Filmmaker: As an editor, how did you come up in the business, and what influences have affected your work?

Neergaard-Holm: I basically started working on feature films the day I finished film school. One project just seemed always to lead to another based on people I had worked with or friends who recommended me. I started film school quite late, as I had tried out university first, studying film and media. But the academic approach didn’t suit me well, and I attended film school in 2009 ,which is predominantly practical. I was 28 when I started, so in a way I felt like my life experience and network always helped me to get where I got. I can’t really say I’ve had any specific influences, but my mentor Adam Nielsen, one of Denmark’s best editors, has always inspired me to take artistic ownership and shape the material uncompromisingly into an emotionally gripping story.

Filmmaker: What editing system did you use, and why?

Neergaard-Holm: Avid. Because its just the best for trimming and timeline control.

Filmmaker: What was the most difficult scene to cut and why? And how did you do it?

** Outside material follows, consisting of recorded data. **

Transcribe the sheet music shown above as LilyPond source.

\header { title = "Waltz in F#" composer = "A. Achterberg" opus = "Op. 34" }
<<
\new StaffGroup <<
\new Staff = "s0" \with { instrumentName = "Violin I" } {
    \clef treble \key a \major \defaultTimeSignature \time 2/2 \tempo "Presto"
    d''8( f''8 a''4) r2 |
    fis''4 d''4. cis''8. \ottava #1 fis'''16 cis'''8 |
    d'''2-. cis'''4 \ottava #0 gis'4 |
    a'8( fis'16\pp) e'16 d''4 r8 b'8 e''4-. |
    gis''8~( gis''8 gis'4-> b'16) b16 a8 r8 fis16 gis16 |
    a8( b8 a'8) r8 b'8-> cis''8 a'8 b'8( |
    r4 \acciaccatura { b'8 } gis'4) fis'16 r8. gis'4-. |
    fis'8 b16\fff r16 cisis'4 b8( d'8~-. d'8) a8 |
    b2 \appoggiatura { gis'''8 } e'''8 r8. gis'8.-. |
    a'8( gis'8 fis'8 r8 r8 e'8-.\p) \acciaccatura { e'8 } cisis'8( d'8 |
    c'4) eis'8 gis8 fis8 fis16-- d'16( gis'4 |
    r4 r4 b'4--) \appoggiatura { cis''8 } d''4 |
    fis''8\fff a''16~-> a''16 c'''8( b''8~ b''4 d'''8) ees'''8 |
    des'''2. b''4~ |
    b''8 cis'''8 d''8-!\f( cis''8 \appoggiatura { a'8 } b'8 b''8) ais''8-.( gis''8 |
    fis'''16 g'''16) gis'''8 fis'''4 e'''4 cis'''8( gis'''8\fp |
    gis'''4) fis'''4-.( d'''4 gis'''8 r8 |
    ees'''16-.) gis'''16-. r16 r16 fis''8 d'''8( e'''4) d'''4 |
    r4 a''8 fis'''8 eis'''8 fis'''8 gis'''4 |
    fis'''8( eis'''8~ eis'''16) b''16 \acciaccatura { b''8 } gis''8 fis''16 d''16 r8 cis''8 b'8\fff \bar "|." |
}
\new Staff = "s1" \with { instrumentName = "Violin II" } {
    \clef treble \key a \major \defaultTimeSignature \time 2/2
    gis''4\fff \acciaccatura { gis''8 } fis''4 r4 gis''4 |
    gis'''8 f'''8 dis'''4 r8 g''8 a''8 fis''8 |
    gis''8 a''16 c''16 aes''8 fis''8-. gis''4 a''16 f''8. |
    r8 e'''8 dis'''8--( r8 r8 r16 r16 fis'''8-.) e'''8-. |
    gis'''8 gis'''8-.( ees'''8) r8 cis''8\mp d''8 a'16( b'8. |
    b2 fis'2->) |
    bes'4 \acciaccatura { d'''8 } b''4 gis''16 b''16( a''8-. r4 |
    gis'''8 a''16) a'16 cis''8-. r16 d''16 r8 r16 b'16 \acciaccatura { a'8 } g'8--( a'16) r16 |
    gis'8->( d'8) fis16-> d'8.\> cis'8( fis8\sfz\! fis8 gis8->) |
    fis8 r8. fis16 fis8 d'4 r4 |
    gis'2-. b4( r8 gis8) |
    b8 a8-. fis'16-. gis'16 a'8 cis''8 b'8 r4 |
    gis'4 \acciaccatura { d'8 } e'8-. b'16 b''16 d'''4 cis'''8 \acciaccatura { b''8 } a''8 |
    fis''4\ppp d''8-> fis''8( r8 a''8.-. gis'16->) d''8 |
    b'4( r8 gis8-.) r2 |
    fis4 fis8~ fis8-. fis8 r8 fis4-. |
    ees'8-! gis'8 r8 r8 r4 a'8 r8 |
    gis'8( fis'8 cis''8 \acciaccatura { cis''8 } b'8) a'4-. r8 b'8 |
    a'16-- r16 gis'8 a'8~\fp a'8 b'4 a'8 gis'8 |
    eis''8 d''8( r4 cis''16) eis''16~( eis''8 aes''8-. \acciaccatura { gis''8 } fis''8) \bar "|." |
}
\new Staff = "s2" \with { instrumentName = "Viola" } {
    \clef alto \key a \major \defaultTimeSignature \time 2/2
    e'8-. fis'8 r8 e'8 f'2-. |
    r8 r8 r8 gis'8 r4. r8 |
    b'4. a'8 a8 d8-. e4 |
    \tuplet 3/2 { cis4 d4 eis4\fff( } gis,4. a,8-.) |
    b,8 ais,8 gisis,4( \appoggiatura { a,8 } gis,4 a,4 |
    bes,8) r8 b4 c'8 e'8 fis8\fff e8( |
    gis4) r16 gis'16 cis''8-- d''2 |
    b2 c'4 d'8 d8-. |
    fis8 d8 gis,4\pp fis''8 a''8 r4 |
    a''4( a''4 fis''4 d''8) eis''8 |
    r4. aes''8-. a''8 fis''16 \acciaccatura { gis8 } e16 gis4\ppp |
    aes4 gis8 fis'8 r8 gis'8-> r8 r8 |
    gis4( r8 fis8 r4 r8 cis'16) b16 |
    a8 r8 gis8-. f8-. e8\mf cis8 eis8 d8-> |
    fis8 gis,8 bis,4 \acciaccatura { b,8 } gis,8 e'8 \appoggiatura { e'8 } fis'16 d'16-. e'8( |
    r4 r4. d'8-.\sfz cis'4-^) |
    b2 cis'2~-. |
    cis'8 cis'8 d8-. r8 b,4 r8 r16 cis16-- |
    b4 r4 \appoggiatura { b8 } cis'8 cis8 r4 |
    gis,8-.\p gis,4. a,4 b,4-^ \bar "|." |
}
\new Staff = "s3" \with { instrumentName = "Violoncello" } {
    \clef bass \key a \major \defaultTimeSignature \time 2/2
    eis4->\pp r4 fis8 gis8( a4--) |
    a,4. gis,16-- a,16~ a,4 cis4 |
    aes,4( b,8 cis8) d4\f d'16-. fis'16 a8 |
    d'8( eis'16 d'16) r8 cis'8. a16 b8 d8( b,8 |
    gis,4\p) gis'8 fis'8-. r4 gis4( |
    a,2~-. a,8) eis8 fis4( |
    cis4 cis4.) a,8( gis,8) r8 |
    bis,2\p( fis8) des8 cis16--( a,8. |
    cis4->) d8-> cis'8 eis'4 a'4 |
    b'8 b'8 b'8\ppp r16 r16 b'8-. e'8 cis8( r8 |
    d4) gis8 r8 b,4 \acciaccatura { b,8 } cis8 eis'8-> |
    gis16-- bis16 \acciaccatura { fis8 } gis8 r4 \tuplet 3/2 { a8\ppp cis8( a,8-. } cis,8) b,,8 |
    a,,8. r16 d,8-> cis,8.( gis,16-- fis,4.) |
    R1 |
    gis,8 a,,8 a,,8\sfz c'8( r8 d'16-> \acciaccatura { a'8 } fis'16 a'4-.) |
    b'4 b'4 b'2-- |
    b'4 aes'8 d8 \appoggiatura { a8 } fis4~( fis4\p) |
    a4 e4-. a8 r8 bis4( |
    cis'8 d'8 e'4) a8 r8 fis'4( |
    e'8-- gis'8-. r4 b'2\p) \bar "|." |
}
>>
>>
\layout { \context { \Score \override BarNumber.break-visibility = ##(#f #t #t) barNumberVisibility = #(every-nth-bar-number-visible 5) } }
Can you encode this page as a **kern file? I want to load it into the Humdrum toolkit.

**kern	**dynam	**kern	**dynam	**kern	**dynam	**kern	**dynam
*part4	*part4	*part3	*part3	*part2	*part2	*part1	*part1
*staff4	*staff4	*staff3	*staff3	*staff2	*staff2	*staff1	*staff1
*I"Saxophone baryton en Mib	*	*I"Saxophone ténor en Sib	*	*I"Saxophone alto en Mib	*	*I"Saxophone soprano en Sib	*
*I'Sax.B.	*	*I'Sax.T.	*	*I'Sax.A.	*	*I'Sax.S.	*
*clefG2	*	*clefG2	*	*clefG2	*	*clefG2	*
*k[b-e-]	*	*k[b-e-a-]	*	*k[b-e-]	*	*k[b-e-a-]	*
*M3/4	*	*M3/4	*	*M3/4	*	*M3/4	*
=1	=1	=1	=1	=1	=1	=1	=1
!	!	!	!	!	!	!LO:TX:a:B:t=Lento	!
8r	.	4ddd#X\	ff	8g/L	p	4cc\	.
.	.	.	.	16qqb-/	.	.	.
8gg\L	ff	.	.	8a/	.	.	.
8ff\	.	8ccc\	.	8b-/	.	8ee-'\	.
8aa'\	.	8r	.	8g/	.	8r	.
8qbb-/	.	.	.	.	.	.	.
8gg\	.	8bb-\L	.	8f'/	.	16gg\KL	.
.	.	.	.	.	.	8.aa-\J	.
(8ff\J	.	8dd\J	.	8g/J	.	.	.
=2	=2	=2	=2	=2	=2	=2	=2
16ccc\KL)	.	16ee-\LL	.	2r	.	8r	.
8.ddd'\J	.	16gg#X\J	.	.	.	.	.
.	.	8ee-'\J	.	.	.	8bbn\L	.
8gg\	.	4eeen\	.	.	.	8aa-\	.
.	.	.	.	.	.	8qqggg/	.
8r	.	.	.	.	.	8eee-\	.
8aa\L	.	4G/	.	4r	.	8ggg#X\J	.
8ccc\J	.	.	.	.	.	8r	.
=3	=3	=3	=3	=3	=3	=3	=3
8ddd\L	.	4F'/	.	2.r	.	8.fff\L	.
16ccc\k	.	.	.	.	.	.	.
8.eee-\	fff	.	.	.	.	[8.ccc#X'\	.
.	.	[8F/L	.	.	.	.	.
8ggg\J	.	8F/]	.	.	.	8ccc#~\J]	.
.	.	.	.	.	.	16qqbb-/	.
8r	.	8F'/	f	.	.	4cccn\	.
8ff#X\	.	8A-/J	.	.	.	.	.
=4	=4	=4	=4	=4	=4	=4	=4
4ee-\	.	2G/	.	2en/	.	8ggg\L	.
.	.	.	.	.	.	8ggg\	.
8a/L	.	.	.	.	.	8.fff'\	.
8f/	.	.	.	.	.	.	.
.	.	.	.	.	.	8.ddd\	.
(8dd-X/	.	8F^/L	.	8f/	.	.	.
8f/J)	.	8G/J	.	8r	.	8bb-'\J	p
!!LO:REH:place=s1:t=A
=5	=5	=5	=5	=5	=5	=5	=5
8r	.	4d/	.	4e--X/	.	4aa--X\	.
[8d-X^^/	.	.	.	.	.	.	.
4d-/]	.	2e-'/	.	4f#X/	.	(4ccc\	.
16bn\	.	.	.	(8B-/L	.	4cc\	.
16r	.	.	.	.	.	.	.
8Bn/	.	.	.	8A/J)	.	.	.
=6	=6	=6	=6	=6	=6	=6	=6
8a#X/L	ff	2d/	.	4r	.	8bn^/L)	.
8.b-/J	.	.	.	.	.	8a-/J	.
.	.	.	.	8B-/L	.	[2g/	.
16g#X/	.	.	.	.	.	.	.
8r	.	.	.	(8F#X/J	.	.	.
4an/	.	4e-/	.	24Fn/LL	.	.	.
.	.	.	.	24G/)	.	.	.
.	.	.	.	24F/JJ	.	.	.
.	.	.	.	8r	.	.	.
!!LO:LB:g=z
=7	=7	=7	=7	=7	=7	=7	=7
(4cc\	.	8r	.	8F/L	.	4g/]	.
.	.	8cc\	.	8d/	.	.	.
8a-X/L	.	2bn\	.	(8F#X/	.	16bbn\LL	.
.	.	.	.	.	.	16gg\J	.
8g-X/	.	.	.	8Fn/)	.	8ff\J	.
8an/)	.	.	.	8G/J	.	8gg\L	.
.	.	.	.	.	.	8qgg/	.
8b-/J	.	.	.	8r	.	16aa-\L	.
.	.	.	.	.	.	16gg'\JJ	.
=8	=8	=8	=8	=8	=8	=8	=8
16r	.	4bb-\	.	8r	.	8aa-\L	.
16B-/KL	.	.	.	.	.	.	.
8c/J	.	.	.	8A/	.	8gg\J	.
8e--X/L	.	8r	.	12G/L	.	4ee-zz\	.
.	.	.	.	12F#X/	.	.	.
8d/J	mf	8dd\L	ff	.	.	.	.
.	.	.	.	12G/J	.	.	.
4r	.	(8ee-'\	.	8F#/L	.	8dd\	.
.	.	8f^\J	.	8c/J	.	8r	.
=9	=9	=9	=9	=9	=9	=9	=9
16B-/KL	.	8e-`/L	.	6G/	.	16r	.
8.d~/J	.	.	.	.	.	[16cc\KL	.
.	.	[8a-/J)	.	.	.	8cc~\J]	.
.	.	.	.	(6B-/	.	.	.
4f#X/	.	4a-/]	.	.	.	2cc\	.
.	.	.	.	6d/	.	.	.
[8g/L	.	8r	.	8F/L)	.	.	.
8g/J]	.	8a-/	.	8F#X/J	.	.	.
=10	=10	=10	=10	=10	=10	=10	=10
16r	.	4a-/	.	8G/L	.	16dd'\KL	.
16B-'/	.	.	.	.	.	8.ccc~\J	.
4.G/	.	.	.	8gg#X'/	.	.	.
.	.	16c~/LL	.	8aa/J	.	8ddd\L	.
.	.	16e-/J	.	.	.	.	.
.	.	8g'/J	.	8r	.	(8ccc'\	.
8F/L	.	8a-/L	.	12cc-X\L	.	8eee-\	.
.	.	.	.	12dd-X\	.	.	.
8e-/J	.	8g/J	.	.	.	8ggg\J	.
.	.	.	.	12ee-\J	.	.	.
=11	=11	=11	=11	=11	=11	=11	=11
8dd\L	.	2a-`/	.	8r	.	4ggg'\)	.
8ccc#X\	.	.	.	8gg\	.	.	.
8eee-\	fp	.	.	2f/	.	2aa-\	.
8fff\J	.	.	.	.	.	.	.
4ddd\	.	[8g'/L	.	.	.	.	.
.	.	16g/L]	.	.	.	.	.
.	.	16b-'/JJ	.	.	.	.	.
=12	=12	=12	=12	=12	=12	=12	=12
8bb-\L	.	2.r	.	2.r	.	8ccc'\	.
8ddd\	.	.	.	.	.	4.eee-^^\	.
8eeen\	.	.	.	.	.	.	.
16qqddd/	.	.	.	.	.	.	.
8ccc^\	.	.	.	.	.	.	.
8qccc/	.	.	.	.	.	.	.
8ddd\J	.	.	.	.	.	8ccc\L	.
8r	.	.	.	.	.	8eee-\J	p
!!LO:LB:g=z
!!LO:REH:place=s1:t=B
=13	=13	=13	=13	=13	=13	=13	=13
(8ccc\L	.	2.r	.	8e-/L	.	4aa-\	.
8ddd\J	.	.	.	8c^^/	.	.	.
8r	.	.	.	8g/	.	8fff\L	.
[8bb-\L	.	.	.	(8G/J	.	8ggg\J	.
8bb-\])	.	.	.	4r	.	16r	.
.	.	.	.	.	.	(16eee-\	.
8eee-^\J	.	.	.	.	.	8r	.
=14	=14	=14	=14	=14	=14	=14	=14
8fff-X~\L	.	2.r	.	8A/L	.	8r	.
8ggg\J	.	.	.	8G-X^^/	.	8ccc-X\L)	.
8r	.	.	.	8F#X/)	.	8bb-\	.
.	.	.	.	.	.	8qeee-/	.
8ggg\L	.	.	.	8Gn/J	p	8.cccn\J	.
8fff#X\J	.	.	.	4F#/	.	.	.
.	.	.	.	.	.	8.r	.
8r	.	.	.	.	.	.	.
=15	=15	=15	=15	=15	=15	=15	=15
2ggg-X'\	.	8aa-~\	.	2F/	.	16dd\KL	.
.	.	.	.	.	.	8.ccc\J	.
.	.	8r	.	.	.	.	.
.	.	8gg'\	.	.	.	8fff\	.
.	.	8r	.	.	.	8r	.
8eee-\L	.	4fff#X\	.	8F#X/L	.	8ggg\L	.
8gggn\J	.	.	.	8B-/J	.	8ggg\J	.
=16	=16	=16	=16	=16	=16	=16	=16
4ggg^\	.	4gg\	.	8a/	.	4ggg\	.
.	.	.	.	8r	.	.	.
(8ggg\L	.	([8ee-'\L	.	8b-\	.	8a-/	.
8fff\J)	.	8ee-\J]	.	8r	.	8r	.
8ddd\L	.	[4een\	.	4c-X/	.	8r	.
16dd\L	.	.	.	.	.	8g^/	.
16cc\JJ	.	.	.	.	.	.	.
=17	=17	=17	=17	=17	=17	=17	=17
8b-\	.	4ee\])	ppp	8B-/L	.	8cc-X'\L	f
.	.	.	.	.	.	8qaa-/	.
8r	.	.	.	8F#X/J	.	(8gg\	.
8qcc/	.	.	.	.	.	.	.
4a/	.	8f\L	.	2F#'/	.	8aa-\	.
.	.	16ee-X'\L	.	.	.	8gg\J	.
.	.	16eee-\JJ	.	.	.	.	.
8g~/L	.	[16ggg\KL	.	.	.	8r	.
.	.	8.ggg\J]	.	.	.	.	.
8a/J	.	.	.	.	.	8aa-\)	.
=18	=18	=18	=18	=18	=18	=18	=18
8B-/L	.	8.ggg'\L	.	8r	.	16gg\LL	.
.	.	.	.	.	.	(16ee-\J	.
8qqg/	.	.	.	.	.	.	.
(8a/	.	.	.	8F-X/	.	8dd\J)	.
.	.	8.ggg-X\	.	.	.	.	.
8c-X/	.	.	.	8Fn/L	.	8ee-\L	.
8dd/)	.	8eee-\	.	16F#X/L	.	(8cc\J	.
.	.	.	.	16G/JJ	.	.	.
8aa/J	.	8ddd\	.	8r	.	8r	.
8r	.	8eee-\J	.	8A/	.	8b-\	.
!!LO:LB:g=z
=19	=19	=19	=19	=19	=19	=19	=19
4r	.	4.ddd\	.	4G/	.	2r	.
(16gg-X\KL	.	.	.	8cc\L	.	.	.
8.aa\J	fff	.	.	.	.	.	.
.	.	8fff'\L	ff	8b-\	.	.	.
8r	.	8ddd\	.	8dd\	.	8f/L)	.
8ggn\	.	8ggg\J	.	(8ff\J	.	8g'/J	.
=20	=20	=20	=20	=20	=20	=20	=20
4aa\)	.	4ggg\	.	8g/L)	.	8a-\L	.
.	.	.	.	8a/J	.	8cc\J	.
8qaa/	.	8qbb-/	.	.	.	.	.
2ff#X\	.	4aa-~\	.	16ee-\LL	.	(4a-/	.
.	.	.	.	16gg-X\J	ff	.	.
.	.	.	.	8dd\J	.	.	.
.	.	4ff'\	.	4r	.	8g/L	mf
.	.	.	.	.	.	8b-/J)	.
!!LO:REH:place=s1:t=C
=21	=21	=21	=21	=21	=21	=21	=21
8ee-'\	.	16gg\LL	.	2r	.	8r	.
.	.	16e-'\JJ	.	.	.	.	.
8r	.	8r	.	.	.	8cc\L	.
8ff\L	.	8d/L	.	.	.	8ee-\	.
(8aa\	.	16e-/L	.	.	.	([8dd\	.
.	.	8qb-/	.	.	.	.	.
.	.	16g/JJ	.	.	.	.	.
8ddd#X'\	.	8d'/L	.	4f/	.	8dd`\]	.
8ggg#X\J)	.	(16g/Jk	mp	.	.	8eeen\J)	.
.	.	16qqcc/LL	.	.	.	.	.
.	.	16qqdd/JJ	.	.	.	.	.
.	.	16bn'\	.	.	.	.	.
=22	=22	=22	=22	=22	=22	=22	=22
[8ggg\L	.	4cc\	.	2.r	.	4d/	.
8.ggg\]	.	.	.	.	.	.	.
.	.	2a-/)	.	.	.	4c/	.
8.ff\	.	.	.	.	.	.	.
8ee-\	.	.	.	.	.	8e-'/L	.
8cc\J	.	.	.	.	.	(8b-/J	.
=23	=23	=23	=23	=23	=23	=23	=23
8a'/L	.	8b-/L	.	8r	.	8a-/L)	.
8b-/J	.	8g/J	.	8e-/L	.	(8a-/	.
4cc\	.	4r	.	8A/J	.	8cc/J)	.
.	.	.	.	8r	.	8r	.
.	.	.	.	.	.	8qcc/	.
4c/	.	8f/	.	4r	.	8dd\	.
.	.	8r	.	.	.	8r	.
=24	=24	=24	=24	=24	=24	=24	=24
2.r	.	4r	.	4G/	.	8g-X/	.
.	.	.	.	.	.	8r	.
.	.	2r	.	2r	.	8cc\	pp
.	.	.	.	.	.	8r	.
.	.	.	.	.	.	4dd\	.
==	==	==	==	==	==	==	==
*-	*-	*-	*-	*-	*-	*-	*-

Neergaard-Holm: Okay, thats a tough one. Editing processes in general are quite difficult, and every time the challenges are new. I feel that editing scenes are never really an issue. You can easily put something together like a monkey. It’s how it fits into the overall arc, story, rhythm and style of the film. I can’t really single out one scene as it’s mostly linked to the process more than the scene itself. Or I just forget how hard it was once I’m on another project.

Filmmaker: What role did VFX work, or compositing, or other post-production techniques play in terms of the final edit?

Neergaard-Holm: We do have a handful of VFX in this film, most of it I was able to do a temp of in Avid by use of plates. It was easy in this film because there is no movement in the camera. And then the VFX supervisor Peter Hjort would come in and make it look really good.

Filmmaker: Finally, now that the process is over, what new meanings has the film taken on for you? What did you discover in the footage that you might not have seen initially, and how does your final understanding of the film differ from the understanding that you began with?

Neergaard-Holm: I think initially when I worked on the film I was quite challenged by “the weakness” of the female main character. I found it very hard to see myself in her aspiration for wealth and status through a dominating and abusive man – as I saw them as choices. Why not leave, get a job, do your own thing? I sometimes thought “Is this really 2016 and we’re still telling the story of a woman who can’t exist without a man? But Isabella kept saying to me “Those are not choices. She’s desperate.” So I started realizing my privilege as an educated, independent woman and a lesbian, and how important this subject actually is. And when the #MeToo movement broke out I was like, “OK! Now I fucking get it.”